To get the necessary guidance on how to avoid issues with the FDA, a startup should consider the following options:

  • Mentors.  Finding someone who has worked with a company in a similar situation should be the first step for any startup considering working in an area regulated by the FDA.  While a mentor may not be able to answer every detailed question, their experience and know-how are indispensable, and relatively cheap.  In terms of payment, some mentors will help for free, however, many startups find it advantageous to provide particularly useful mentors with a small equity stake in the company.
  • Employees.  Sometimes, hiring employees with knowledge of the ins and outs of FDA regulation in the relevant fields is the best way forward.  Having someone who knows how to navigate the regulatory landscape on a full time or part time commitment to the company is often necessary when working on strategy and product development in a regulated field.  Having employees with this knowledge can add expense to a startup, but, being able to move forward quickly and without having to revise products and services over and over again after they have been designed can save serious money and time in the long run.
  • Advisory Board.  While having a single mentor can be useful, a multi member advisory board provides even greater benefits for startups that need help with a range of issues.  When creating an advisory board, a small equity stake would be common for an early stage startup.  Creating successful advisory boards is not as simple as it may seem.  Mark Suster provides this great post on structuring an advisory board.

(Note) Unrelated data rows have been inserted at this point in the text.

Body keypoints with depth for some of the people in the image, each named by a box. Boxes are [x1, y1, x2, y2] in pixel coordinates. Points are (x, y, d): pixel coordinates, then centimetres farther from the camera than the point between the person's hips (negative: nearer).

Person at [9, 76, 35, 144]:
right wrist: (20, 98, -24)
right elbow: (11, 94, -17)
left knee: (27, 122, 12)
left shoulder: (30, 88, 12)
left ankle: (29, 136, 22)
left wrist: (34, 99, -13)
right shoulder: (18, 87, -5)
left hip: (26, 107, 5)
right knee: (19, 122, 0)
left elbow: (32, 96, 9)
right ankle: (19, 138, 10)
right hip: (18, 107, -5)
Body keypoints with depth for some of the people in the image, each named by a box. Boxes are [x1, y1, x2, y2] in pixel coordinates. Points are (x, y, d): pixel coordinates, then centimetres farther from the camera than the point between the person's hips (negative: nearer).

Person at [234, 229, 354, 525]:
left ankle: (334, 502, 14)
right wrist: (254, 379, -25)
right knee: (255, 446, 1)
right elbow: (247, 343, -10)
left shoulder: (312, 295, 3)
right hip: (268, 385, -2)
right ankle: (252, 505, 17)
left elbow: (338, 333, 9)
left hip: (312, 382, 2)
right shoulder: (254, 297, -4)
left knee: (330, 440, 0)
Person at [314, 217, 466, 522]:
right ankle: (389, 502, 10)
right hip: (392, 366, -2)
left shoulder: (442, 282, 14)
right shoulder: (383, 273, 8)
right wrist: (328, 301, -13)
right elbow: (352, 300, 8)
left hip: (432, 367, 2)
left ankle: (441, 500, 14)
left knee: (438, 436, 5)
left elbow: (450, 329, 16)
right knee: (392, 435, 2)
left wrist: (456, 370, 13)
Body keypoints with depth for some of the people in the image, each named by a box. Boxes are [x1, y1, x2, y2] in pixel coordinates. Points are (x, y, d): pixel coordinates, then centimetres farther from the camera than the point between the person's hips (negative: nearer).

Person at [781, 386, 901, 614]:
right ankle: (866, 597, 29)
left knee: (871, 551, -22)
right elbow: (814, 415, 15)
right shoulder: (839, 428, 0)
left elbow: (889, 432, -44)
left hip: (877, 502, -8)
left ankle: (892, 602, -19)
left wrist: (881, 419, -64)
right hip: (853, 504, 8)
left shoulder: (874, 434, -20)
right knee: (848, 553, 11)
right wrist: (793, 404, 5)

  • Contact the FDA directly.  The FDA website has a host of information, and it is possible to contact the FDA by phone or mail for advice on how to proceed.  While the FDA can be very helpful, in order to obtain useful advice, the startup needs to be able to explain their product or service in a fair amount of detail to the FDA.  Thus, it is often more useful to wait to contact the FDA after designing the product or service, with advice from mentors, an advisory board or attorneys, before contacting the FDA itself.

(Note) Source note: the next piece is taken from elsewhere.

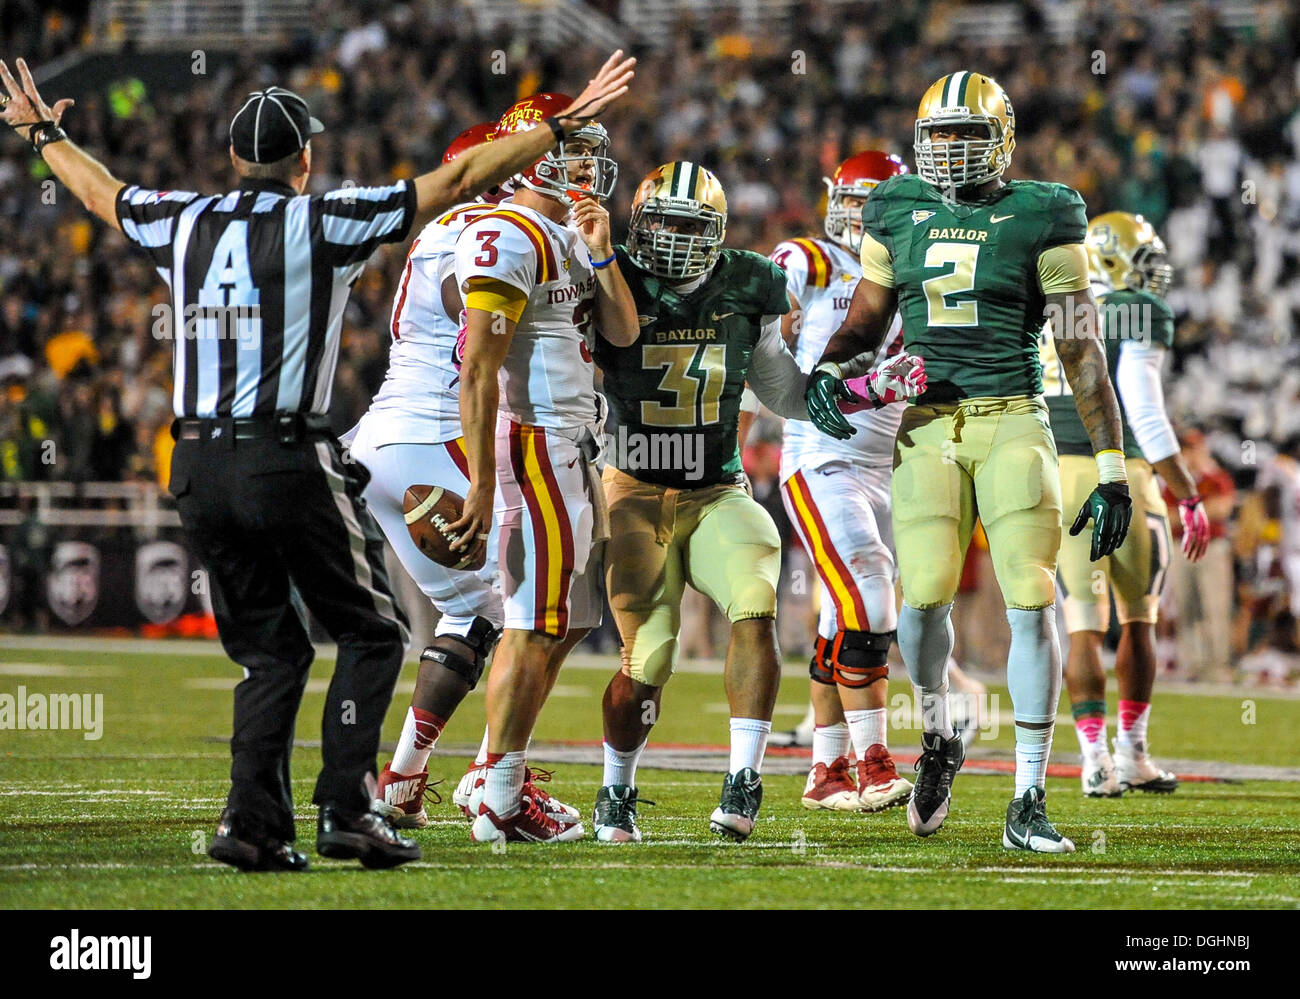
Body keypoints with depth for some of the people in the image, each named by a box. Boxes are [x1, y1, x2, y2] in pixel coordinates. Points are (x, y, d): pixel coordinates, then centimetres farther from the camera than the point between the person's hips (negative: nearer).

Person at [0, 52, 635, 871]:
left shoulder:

  • Experienced FDA regulatory attorney.  While some generalist attorneys have experience working with FDA regulation, often times, a specialist will be required.  Specialists are expensive, but, for complex issues such as FDA regulatory compliance, are often the only way to go.  Many of these attorneys tend to be located in Washington DC, and your general attorney should be able to recommend a reputable attorney or firm.

In conclusion, while the costs of obtaining definitive legal guidance on how to ensure FDA compliance can be very expensive, it is important to get help early and often when working on a product or service that might implicate FDA regulation.  Investors know that FDA compliance can be tricky and will want to know how a potential investment company will navigate these issues.  In the early stages, mentors and an advisory board can provide preliminary guidance.  Then, once more money has been raised, specialists can help the company engage with the FDA to ensure the company does not receive a warning letter requiring the cessation of sales.